Task: Rewrite the lines from the one containing "To the nearest" through the end of the entries, inclusive, changing "series" to "dataset" and leaving everything else unchanged. Leave the pictures out of your answer.

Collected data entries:
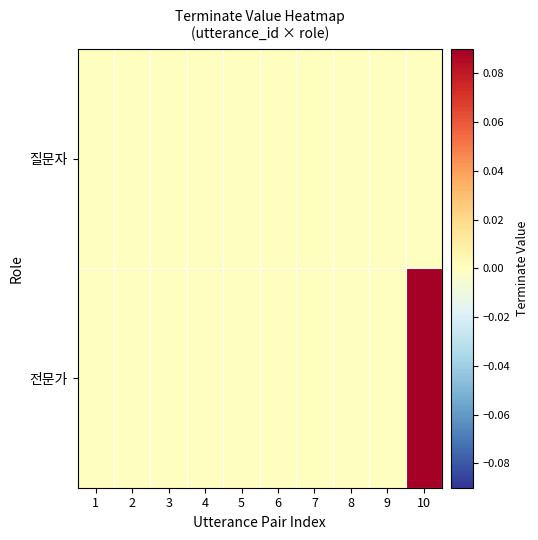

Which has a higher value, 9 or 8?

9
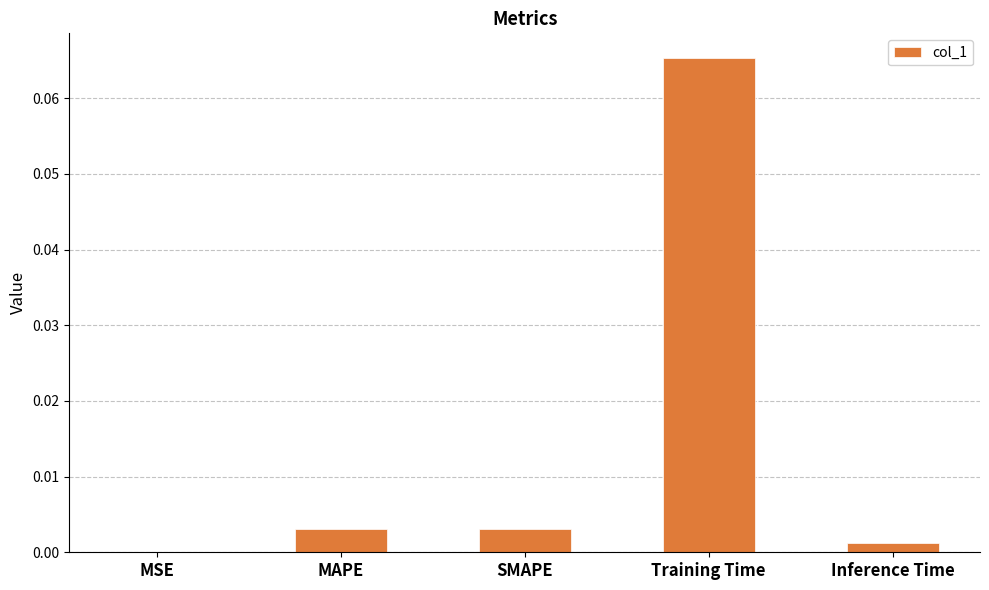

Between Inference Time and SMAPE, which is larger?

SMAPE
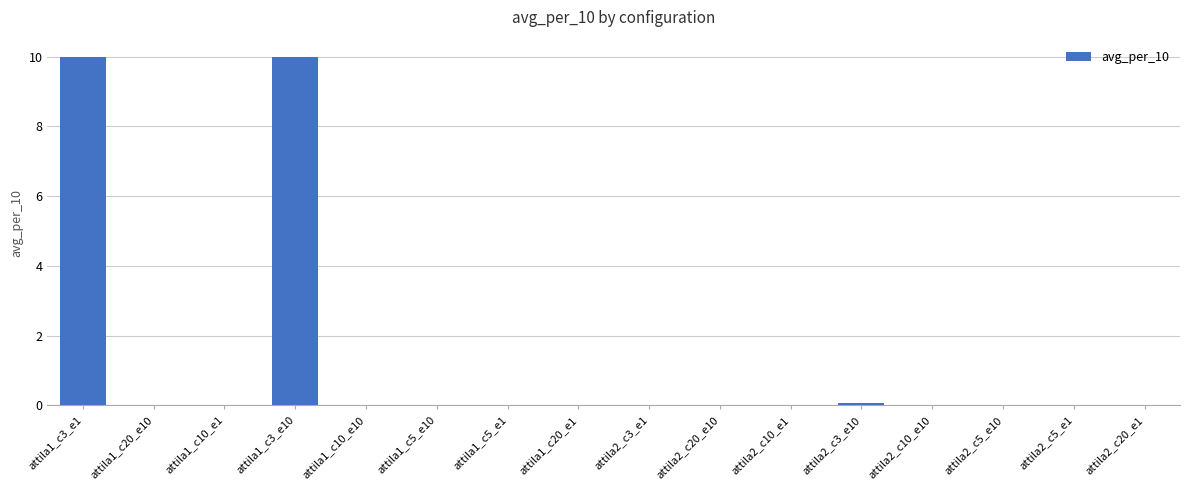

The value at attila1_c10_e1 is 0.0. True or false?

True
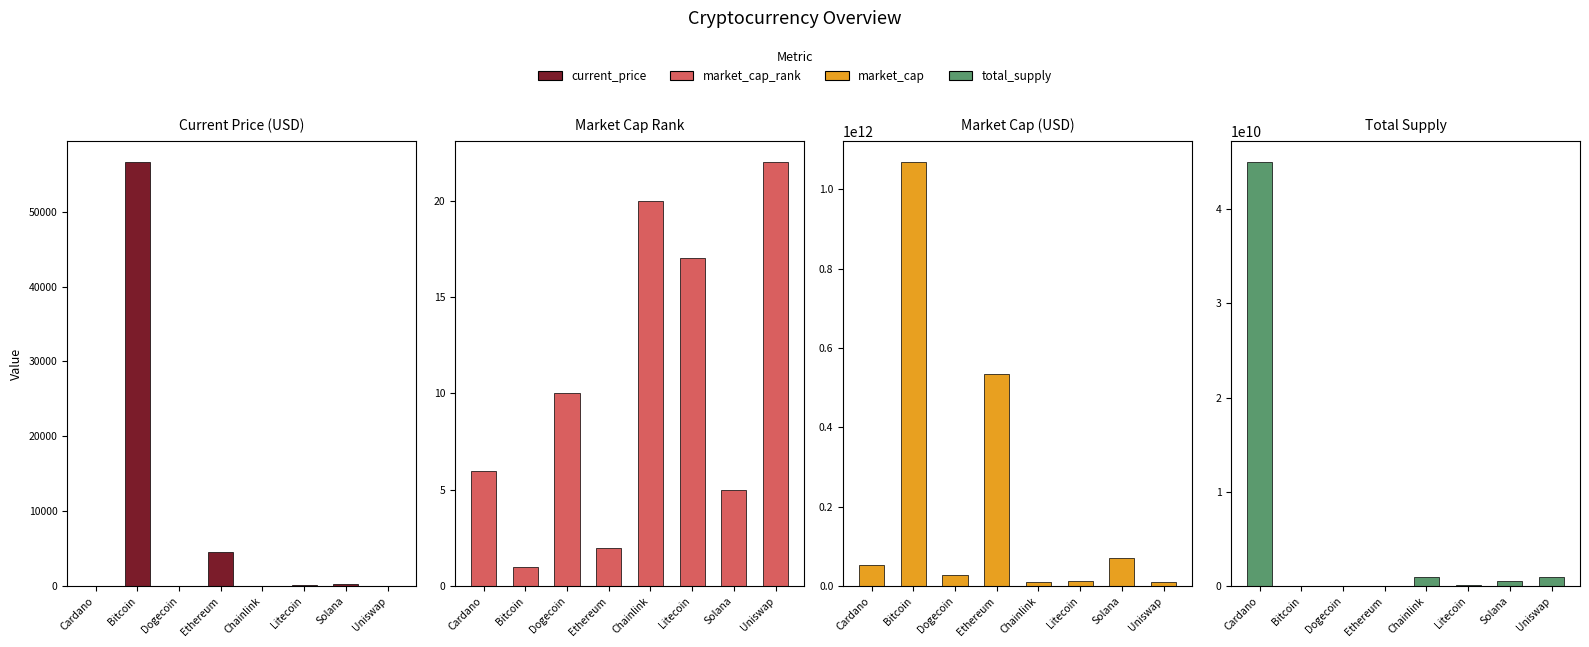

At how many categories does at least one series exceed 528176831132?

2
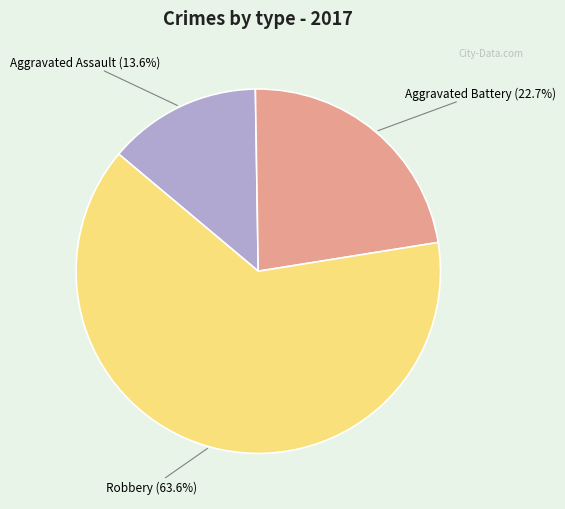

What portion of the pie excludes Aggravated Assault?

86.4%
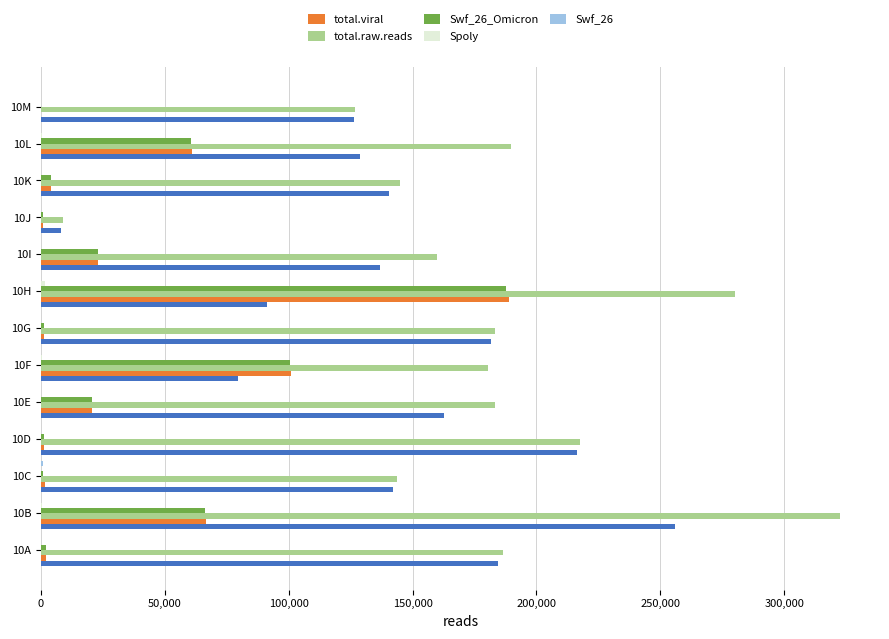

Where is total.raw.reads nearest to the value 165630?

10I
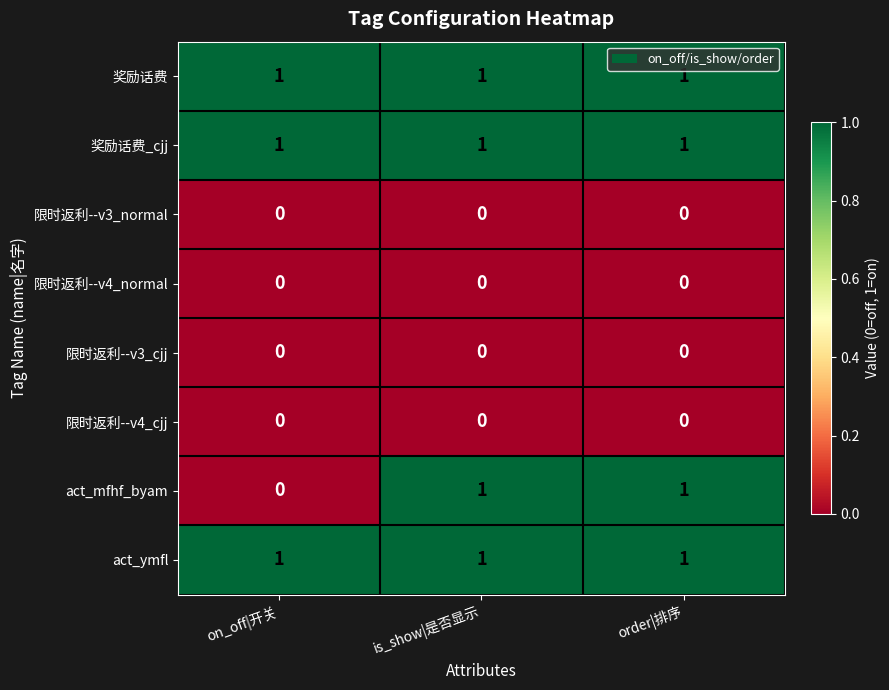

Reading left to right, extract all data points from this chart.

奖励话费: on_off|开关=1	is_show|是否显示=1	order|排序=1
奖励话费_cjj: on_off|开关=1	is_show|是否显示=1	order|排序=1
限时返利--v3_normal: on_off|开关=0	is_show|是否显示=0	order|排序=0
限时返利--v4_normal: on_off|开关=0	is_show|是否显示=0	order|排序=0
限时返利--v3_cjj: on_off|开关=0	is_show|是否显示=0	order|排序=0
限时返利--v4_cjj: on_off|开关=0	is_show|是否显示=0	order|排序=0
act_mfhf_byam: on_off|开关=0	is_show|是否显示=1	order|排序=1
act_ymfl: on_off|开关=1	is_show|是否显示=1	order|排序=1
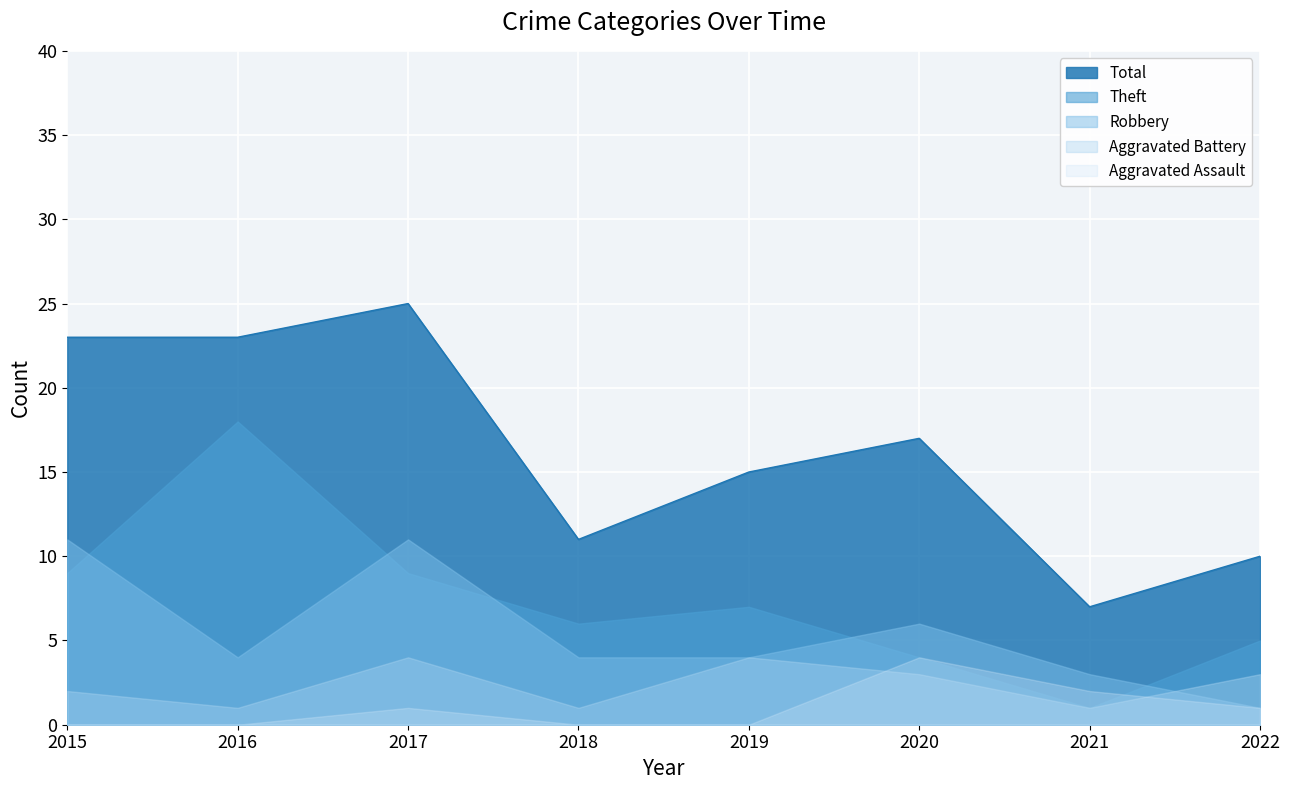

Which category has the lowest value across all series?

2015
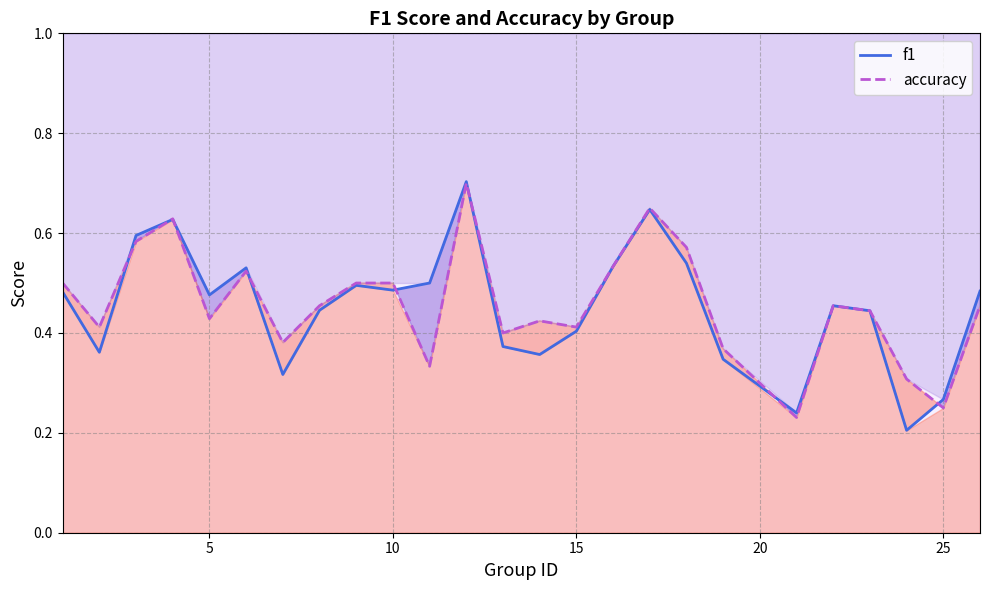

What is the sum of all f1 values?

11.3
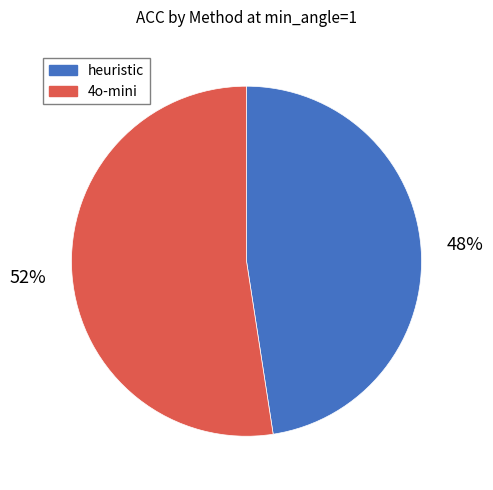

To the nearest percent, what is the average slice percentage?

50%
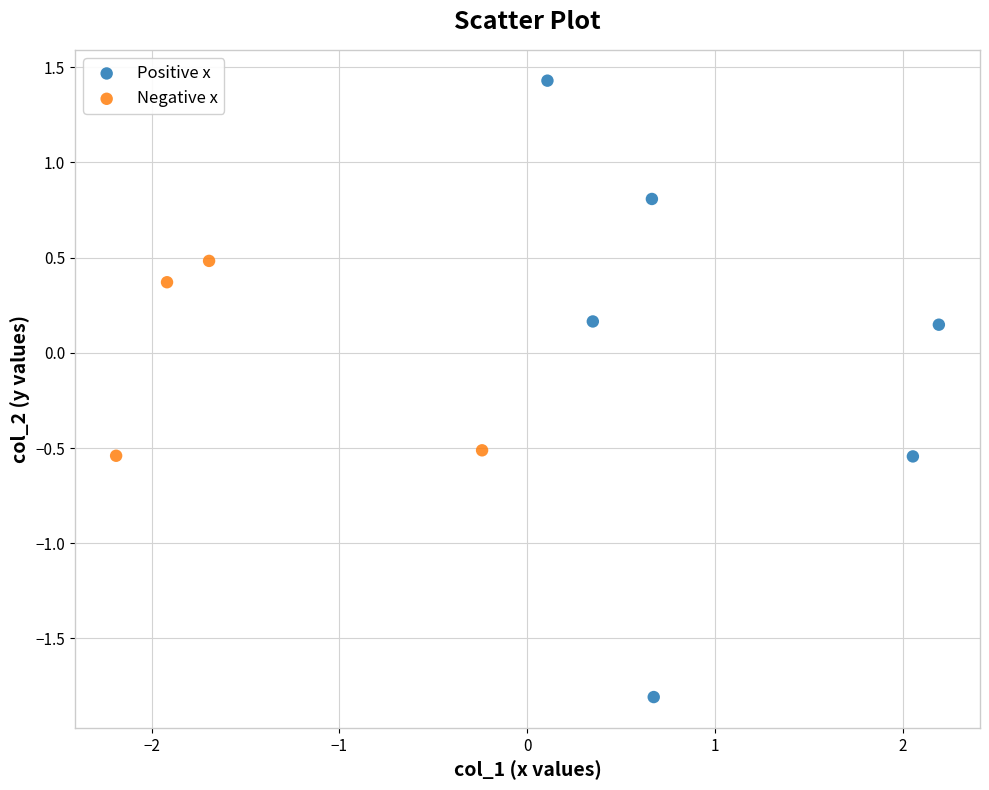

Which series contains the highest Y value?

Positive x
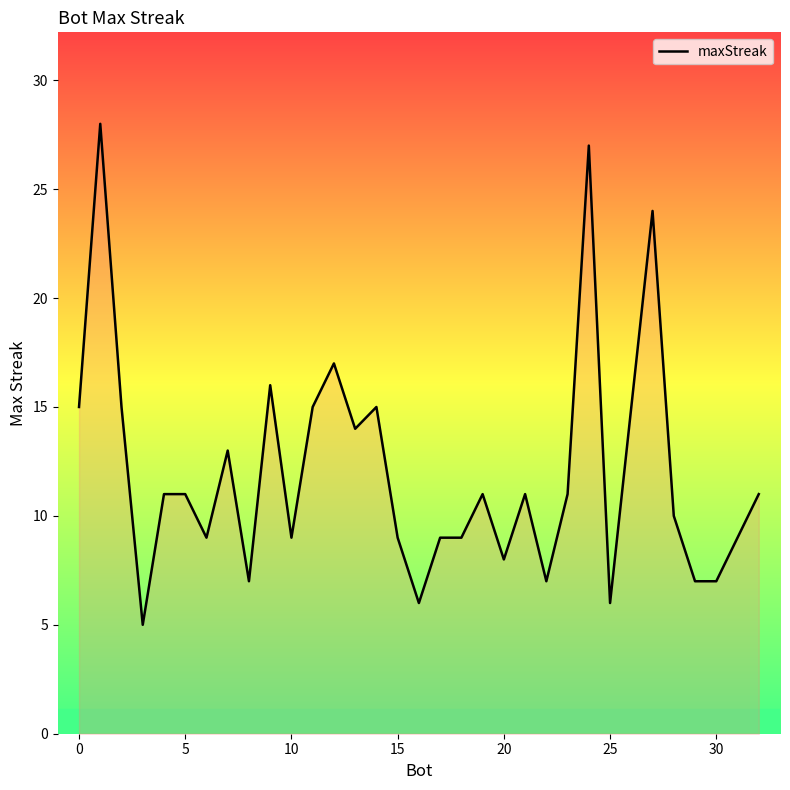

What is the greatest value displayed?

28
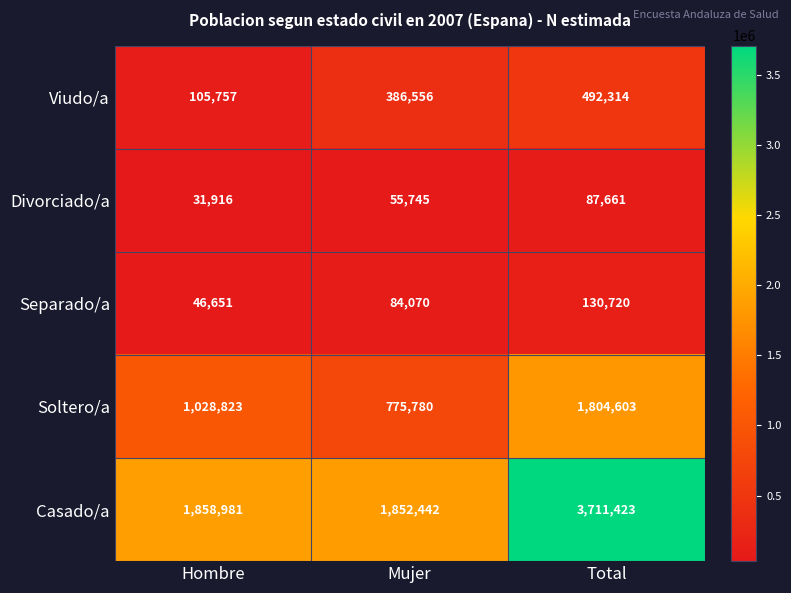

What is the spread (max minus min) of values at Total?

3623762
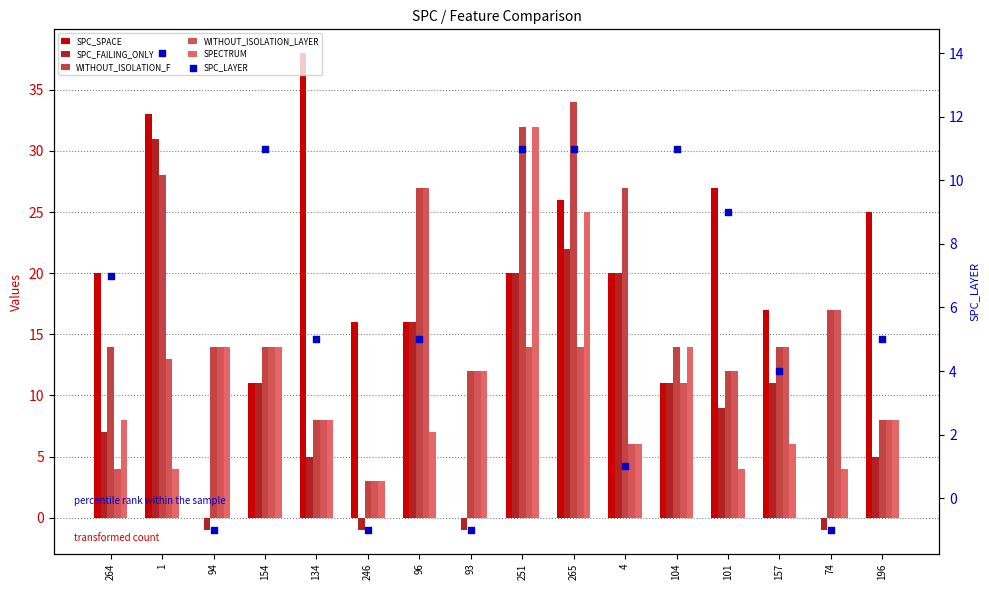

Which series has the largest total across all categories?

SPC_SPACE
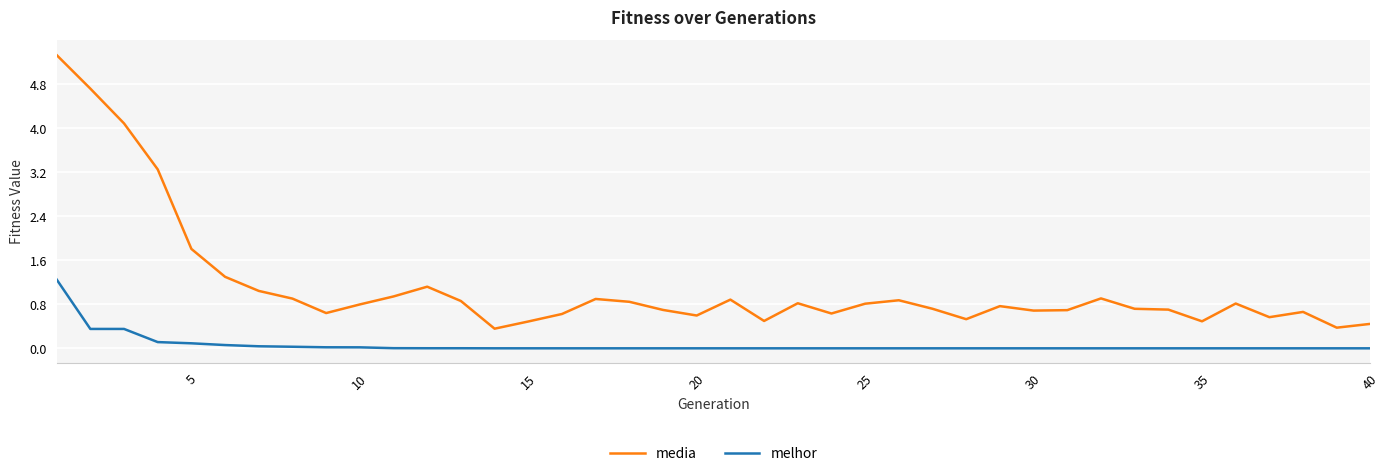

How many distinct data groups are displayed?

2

Result for this task:
To the nearest percent, what is the average slice percentage?

50%

Which dataset contains the highest Y value?

Positive x

What is the greatest value displayed?

28

What is the spread (max minus min) of values at Total?

3623762

Which dataset has the largest total across all categories?

SPC_SPACE

How many distinct data groups are displayed?

2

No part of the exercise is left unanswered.